Em Fortaleza, destacou, são oferecidos atendimentos presenciais para atualização ou inscrição nos 49 Núcleos de Atualização (ver endereços neste link).

A reportagem também entrou em contato com o Ministério do Desenvolvimento e Assistência Social, Família e Combate à Fome, além da Casa Civil do Ceará, para entender de que forma os governos identificam as famílias nessa situação e quais medidas estão sendo adotadas.

Até a publicação desta reportagem, não houve resposta. Em caso de manifestação futura, este conteúdo será atualizado.

Pobreza energética reflete desigualdades estruturais de cor e gênero

Alesandra Benevides, professora dos cursos de Ciências Econômicas e de Finanças da UFC em Sobral, acrescenta que essa realidade está relacionada à pobreza crônica, que atinge uma parcela expressiva da população, sobretudo no Ceará.

Segundo ela, essa forma de pobreza é caracterizada por fatores como baixa escolaridade — geralmente menos de sete anos de estudo —, predominância de mulheres pardas residentes na zona rural e acesso limitado a serviços básicos.

“Diferente da pobreza transitória, a crônica é duradoura e, muitas vezes, intergeracional, passando de pais para filhos”, destaca.

Embora políticas públicas como o Bolsa Família e o Fundo Estadual de Combate à Pobreza (Fecop) apresentem impactos positivos, romper esse ciclo ainda é um grande desafio.

Nesse cenário, apesar dos avanços, alguns projetos têm perdido o foco. Para Benevides, é fundamental avaliar a forma como essas políticas estão sendo implementadas, já que o problema estrutural persiste.

Quais são os riscos para a saúde 

Na realidade vivida por dona Elenilza, mencionada no início desta reportagem, a única alternativa, quando há alimento disponível, é recorrer a um fogão improvisado.

Ela e o marido tentam se revezar no uso do equipamento para reduzir a exposição à fumaça, mas, em muitas ocasiões, não há outra opção.

Com isso, dona Elenilza acaba se submetendo à inalação da fumaça tóxica para preparar algo simples, como o mingau da mãe, o que tem provocado inflamações frequentes em seus olhos.

O médico Ricardo Coelho Reis, chefe do Serviço de Pneumologia do Hospital Universitário Walter Cantídio (HUWC), alerta que a inalação do vapor proveniente da queima de lenha pode causar irritações nos olhos e na garganta, além de desencadear quadros como faringite, sinusite e rinite, com possibilidade de evolução para doenças mais graves.

“A exposição a essa fumaça provoca efeitos semelhantes aos do cigarro, podendo levar ao desenvolvimento de Doença Pulmonar Obstrutiva Crônica (DPOC)”, afirma o especialista.
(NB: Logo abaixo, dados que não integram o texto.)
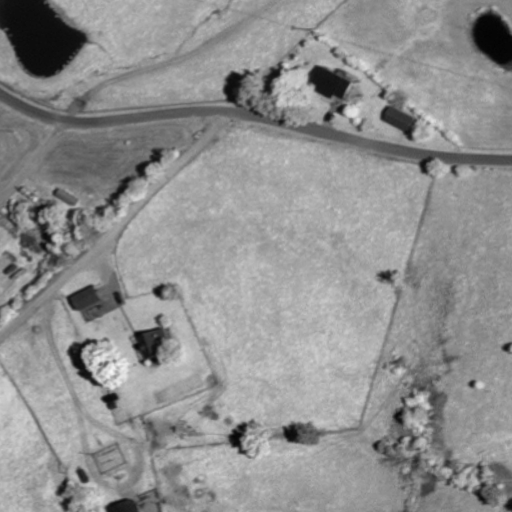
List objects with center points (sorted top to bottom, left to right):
building: (334, 84)
road: (253, 110)
building: (402, 119)
building: (166, 344)
building: (134, 507)
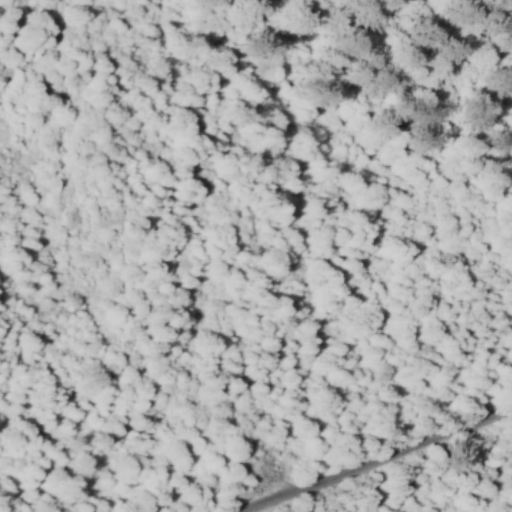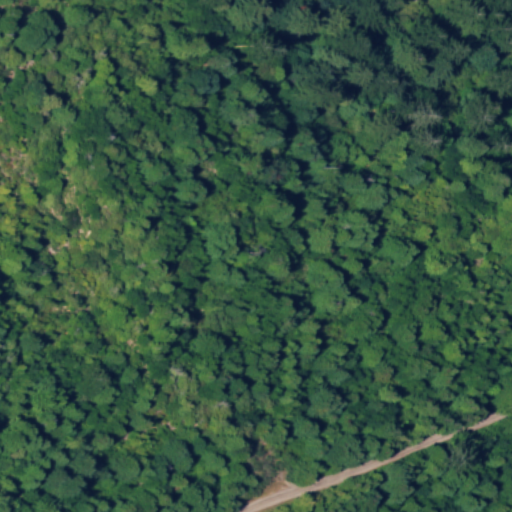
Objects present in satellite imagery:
road: (373, 452)
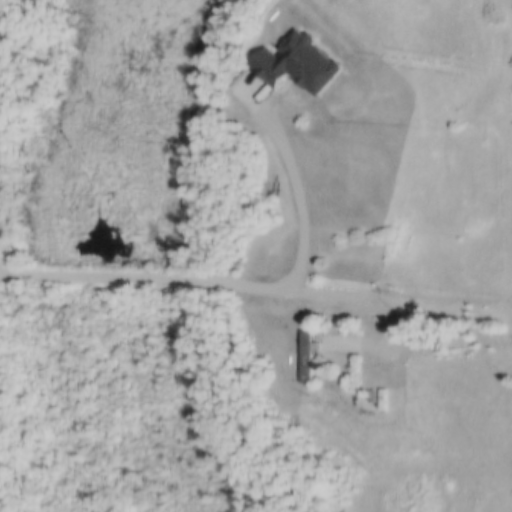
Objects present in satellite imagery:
building: (299, 59)
building: (296, 63)
road: (302, 208)
road: (151, 277)
road: (364, 296)
building: (308, 351)
building: (306, 357)
building: (368, 391)
building: (376, 392)
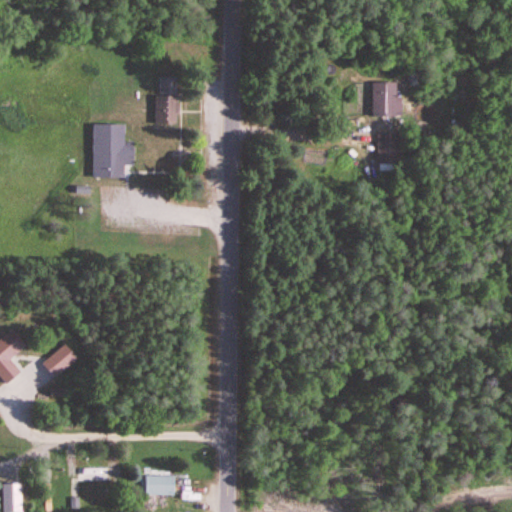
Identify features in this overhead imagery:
building: (164, 101)
building: (383, 101)
road: (297, 138)
building: (386, 150)
building: (108, 152)
road: (224, 256)
building: (8, 355)
building: (57, 361)
road: (90, 435)
road: (24, 451)
building: (156, 485)
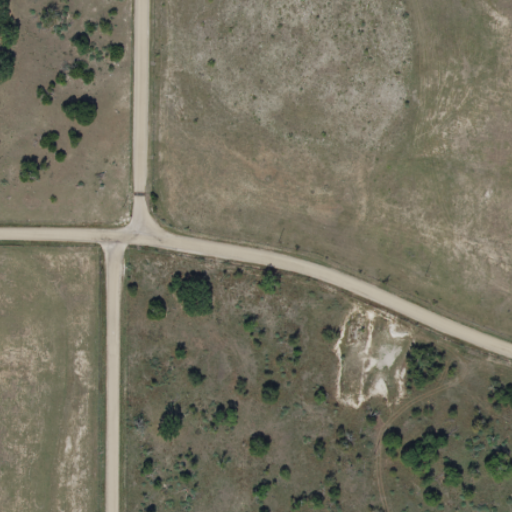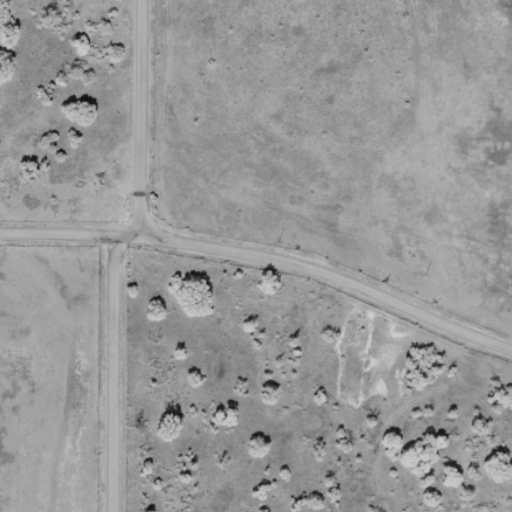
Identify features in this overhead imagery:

Ele explica ainda que a imunidade também pode ser comprometida, pois as células de defesa do organismo permanecem em constante estado de alerta para combater partículas estranhas. 

“Essa ativação contínua sobrecarrega o sistema imunológico, fazendo com que as células fiquem 'ocupadas demais' e não consigam responder adequadamente a outros agentes, como vírus e bactérias”, observa. 

O médico frisa que não existe fumaça inofensiva. Mesmo produtos como incensos e espirais repelentes de mosquitos podem ser prejudiciais à saúde, especialmente quando há exposição frequente e prolongada à fumaça tóxica.